Os DCs de recursos importantes devem estar cientes de incluir:

  •  Nunca Somente Opioides: www.painsproject.org/ policy-brief-never-opioids /
  •  Quiropraxia: uma estratégia mais segura que os opioides: www.f4cp. com / f4cp_opioid_white_paper.pdf
  •  Centros de Controle e Prevenção de Doenças (CDC): Overdose de opiáceos: www.cdc.gov/drugoverdose/ Seis coisas que todo quiroprático deve saber sobre opioides Por Claire Johnson, DC, MSEd, PhD, Bart N. Green, DC, MSEd, PhD e Michael Haneline, DC, MPH Reimpresso com permissão da Dynamic Chiropractic, Sept. 1, 2016, vol. 34, Edição 15 (www.dynamicchiropractic.com/digital/index.php?i=1220&r=t#19)

5. O que podemos fazer se um paciente já estiver tomando opióides?

A maioria dos quiropráticos toma uma história e pergunta aos pacientes que medicamentos estão tomando. O primeiro passo é reconhecer que os seguintes medicamentos são da classe dos opióides: hidrocodona (Vicodin), ultram (Tramadol), oxicodona (OxyContin, Percocet), morfina (Kadian, Avinza) e codeína.7

Uma vez que sabemos que um paciente está tomando opioides, devemos primeiro procurar entender a situação antes de fornecer educação.

Perguntas que podemos fazer incluem:

  •  Para qual condição o paciente está tomando a medicação?
  •  Há quanto tempo o paciente está tomando opióides e em qual dose diária?
  •  Quem é o provedor que vigia a prescrição? Mais de um provedor está prescrevendo opioides?
  •  Quando foi a última vez que o paciente viu o médico prescritor e quando é a próxima consulta?
  •  O paciente tem algum problema de segurança? Por exemplo, o paciente opera máquinas? O paciente apresenta efeitos colaterais como “sedação, tontura, náusea, vômito, constipação, dependência física, tolerância ou depressão respiratória”? 8
  •  Qual é o nível de função do paciente? Existem bandeiras psicológicas ou comportamentos de dependência?
  •  O paciente está tomando outras substâncias ou medicamentos que possam ter interações mortais, como álcool, benzodiazepínicos e / ou outros opioides?

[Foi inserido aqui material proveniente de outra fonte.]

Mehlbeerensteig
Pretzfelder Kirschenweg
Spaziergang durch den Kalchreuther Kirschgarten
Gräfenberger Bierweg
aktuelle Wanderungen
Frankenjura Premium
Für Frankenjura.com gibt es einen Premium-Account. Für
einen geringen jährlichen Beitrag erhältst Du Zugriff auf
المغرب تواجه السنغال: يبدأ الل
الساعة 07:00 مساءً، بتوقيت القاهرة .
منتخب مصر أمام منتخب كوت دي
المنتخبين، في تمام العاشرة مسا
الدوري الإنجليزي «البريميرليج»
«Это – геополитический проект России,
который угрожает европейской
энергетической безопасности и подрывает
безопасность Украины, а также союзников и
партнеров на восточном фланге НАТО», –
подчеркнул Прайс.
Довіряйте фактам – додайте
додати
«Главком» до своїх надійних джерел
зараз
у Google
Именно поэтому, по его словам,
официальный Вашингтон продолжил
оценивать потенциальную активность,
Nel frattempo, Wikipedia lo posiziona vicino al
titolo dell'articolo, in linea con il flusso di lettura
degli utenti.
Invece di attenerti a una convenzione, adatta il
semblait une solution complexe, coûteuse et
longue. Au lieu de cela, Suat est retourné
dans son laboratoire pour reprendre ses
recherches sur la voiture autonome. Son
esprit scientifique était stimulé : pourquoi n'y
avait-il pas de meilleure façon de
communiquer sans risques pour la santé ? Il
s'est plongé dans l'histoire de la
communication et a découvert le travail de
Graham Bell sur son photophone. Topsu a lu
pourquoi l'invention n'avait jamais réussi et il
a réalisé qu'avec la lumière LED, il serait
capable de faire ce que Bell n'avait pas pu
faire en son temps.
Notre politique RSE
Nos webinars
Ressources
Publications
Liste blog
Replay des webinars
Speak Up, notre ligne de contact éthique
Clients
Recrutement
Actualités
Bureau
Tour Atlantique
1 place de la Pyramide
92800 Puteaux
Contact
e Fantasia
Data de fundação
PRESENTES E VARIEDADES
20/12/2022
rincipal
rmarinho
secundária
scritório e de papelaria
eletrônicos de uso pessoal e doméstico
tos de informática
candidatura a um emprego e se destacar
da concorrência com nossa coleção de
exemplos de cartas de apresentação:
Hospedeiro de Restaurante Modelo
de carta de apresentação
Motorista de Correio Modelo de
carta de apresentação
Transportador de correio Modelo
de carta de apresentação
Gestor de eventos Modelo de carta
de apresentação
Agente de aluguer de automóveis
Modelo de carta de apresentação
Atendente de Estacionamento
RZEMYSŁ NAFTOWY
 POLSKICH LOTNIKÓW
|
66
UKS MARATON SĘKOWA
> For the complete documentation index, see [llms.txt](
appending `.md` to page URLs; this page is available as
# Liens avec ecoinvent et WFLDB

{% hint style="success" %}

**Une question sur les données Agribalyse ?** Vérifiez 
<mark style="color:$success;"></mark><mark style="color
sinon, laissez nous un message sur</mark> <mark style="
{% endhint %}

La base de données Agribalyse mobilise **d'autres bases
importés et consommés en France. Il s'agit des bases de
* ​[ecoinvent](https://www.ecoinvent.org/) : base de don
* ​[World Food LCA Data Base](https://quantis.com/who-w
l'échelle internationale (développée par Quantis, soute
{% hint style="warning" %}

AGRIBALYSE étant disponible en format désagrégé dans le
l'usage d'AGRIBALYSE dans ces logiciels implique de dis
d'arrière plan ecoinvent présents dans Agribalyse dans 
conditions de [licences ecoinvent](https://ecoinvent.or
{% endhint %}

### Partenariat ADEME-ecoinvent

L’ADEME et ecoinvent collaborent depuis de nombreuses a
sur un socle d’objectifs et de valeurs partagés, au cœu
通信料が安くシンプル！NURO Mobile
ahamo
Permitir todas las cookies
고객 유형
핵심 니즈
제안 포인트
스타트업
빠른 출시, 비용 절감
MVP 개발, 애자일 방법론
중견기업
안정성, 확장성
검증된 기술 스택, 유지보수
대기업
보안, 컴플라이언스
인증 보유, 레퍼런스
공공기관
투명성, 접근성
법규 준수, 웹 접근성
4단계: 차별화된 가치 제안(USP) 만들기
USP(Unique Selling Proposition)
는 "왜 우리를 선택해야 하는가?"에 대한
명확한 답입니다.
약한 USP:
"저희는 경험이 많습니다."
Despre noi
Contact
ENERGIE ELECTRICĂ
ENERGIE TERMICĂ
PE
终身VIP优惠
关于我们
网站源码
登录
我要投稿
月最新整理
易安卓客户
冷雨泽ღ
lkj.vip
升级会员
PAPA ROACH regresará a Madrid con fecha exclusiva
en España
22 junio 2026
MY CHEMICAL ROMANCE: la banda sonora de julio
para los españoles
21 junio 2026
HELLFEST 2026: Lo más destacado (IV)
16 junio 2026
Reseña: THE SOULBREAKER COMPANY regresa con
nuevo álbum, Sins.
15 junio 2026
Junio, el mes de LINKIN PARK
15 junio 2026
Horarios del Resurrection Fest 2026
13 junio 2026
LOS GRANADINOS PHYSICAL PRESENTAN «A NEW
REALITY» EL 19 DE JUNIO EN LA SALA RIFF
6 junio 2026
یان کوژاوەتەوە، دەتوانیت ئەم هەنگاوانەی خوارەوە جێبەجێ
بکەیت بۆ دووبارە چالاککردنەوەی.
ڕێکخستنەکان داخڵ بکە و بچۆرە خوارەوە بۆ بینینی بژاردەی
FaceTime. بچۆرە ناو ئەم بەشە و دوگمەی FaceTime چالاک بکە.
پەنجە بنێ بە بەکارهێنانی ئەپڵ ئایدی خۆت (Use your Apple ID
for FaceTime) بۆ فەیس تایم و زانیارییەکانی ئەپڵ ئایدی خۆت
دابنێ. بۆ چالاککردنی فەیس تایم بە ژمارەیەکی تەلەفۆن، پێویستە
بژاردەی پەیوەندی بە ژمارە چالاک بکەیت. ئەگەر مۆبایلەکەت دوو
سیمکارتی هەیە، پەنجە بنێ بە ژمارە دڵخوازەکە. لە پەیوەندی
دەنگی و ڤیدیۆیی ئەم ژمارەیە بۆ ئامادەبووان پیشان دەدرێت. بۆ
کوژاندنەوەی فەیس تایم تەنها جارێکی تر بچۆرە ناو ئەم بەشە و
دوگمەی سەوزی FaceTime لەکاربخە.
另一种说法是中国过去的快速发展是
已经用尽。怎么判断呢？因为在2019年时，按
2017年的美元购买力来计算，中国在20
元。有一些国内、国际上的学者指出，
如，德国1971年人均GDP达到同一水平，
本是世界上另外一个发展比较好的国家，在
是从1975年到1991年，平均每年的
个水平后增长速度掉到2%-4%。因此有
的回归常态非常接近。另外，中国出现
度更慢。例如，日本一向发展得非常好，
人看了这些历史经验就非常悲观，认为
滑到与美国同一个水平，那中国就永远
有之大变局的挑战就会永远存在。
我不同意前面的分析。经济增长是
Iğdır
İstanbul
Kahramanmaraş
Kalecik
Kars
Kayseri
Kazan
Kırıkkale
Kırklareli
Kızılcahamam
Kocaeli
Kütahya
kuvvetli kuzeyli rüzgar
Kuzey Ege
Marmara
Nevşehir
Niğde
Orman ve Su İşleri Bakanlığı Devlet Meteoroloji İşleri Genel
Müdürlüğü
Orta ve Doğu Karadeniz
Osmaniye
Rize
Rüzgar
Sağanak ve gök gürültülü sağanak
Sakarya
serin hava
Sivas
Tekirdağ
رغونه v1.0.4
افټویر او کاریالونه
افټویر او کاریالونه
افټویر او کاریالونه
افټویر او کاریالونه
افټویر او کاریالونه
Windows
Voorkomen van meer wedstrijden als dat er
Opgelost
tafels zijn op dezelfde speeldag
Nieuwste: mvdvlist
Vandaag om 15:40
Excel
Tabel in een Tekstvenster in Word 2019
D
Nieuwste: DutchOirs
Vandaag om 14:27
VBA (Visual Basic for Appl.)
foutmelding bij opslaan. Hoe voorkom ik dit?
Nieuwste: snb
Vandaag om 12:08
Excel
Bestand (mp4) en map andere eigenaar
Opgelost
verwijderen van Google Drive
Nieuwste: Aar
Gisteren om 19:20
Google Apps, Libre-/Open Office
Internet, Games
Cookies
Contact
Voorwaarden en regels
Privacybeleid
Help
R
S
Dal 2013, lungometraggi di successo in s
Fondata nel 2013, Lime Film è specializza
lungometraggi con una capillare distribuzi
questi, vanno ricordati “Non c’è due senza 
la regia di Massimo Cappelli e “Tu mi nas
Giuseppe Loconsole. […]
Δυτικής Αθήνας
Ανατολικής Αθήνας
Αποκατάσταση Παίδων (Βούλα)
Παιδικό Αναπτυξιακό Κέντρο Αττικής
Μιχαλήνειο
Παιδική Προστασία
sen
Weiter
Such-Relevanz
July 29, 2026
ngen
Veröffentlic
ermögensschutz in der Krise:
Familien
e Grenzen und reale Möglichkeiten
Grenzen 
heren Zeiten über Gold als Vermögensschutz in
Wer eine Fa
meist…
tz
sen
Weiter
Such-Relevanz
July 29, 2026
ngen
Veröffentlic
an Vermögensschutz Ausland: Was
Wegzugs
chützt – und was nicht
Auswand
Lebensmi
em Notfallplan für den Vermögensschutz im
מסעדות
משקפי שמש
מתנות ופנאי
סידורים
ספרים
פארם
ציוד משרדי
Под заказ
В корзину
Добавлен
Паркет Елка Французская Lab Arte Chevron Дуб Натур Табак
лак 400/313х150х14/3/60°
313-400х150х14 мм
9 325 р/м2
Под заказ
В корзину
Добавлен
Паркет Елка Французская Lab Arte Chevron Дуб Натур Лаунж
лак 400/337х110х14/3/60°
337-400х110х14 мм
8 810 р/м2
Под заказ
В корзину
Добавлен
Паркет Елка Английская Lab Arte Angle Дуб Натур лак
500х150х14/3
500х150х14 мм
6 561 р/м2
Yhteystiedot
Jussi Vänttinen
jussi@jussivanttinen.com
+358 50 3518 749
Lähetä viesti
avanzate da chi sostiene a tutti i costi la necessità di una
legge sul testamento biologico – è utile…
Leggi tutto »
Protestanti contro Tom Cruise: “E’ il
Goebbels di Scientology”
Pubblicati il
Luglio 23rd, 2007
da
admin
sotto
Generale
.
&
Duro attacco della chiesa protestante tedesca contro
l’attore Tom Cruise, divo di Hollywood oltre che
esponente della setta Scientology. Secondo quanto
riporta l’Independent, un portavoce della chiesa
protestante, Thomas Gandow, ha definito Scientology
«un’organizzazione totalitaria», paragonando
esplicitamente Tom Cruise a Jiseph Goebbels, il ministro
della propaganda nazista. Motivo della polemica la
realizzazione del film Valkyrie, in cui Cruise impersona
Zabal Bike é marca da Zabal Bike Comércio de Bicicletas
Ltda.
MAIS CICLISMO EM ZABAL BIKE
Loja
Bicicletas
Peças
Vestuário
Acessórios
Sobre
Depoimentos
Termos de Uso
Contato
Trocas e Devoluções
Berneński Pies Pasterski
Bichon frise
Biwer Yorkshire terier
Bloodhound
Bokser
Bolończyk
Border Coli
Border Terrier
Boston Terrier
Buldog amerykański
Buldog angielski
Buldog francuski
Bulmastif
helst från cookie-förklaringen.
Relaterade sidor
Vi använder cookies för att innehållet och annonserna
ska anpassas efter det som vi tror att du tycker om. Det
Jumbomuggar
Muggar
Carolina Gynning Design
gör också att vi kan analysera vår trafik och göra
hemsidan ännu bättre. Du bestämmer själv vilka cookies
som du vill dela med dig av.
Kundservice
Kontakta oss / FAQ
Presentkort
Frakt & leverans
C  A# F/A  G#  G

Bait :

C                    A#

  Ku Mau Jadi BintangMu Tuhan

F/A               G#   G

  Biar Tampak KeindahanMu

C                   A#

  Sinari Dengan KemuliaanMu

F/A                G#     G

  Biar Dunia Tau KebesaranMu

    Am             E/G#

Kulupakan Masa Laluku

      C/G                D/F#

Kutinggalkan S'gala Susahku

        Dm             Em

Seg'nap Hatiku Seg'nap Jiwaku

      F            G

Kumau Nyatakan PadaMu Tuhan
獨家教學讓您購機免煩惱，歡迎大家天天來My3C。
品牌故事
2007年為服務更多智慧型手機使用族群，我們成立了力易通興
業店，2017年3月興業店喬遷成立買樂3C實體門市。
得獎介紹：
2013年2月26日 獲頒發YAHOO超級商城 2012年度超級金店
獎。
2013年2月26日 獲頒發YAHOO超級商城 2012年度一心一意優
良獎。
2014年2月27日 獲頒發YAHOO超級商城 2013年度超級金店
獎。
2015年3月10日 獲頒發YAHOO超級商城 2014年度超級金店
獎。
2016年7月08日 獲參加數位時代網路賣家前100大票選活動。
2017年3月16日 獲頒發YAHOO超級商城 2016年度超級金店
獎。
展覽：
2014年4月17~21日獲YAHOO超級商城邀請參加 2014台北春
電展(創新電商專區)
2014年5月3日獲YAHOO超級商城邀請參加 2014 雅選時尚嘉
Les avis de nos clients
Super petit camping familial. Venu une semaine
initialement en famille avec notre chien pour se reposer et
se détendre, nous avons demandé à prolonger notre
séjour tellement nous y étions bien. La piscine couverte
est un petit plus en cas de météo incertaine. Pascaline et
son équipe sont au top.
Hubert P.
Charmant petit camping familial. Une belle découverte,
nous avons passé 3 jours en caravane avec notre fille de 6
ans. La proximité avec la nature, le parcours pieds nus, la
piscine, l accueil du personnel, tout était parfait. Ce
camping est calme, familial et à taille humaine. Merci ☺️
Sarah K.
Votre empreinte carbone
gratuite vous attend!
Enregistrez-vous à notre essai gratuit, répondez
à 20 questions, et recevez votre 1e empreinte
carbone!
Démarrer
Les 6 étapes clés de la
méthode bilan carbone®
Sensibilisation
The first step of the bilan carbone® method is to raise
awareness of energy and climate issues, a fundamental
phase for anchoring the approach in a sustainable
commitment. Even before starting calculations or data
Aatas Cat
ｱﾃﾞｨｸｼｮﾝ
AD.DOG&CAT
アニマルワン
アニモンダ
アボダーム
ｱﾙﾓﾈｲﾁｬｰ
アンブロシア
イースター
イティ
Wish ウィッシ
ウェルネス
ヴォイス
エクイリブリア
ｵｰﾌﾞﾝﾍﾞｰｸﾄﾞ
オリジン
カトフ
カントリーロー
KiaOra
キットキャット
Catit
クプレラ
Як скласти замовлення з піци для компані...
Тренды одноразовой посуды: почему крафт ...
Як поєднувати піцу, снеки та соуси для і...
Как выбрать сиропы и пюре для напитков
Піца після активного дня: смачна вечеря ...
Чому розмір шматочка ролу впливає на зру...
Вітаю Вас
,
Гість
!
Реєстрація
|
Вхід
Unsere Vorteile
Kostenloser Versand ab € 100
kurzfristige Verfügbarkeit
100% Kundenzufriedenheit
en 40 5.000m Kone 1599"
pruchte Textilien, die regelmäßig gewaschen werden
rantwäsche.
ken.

Como quiropráticos, podemos discutir metas de tratamento, como atividade funcional razoável; e metas de dor com e sem medicação. Também podemos discutir possíveis eventos adversos, incluindo os riscos de efeitos colaterais, dependência e morte.

Podemos informar os pacientes sobre outros perigos que eles podem não estar cientes, como a combinação mortal de opióides quando combinada com outras drogas que deprimem a atividade do SNC (por exemplo, álcool ou drogas para ansiedade, como benzodiazepínicos). Podemos incentivar os pacientes a entrar em contato com o provedor de prescrição para discutir a redução e interrupção do uso de opióides, e pedir alternativas mais seguras para o controle da dor, como quiropraxia, fisioterapia, acupuntura e métodos mente-corpo. Se um paciente já estiver viciado, podemos encorajar o paciente a procurar um provedor especializado e um programa de tratamento de dependência. (Observe que alguns pacientes podem precisar permanecer em opioides, como para dor oncológica ou cuidados no final da vida.)

Mais importante ainda, podemos trabalhar com o paciente e seu provedor de prescrição para oferecer-lhes cuidados não-farmacológicos para ajudar a reduzir sua dor e ajudá-los a alcançar seus objetivos funcionais.

6. Como podemos colaborar mais em soluções?

Como DCs, podemos trabalhar mais de perto com os médicos locais e discutir melhores maneiras de colaborar com pacientes com dor. Lembre-se de que os médicos não são inimigos, mas são um componente essencial da solução para essa epidemia. A maioria dos médicos também está extremamente preocupada com a epidemia de opiáceos e procura maneiras eficientes e econômicas de ajudar seus pacientes. Devemos permanecer profissionais ao falar sobre os médicos com nossos pacientes, pois nossos pacientes provavelmente têm boas relações com eles.

Podemos fazer parte da rede de segurança para ajudar a reduzir o número de pessoas que se tornam dependentes ou morrem de overdose. À medida que trabalhamos com outros profissionais de saúde e nossos pacientes, podemos lembrá-los de que a primeira recomendação da Diretriz do CDC para a prescrição de opiáceos para dor crônica é “Terapia não farmacológica e terapia farmacológica não opióide são preferidos para dor crônica”. , a profissão de quiropraxia pode ser uma parte da solução.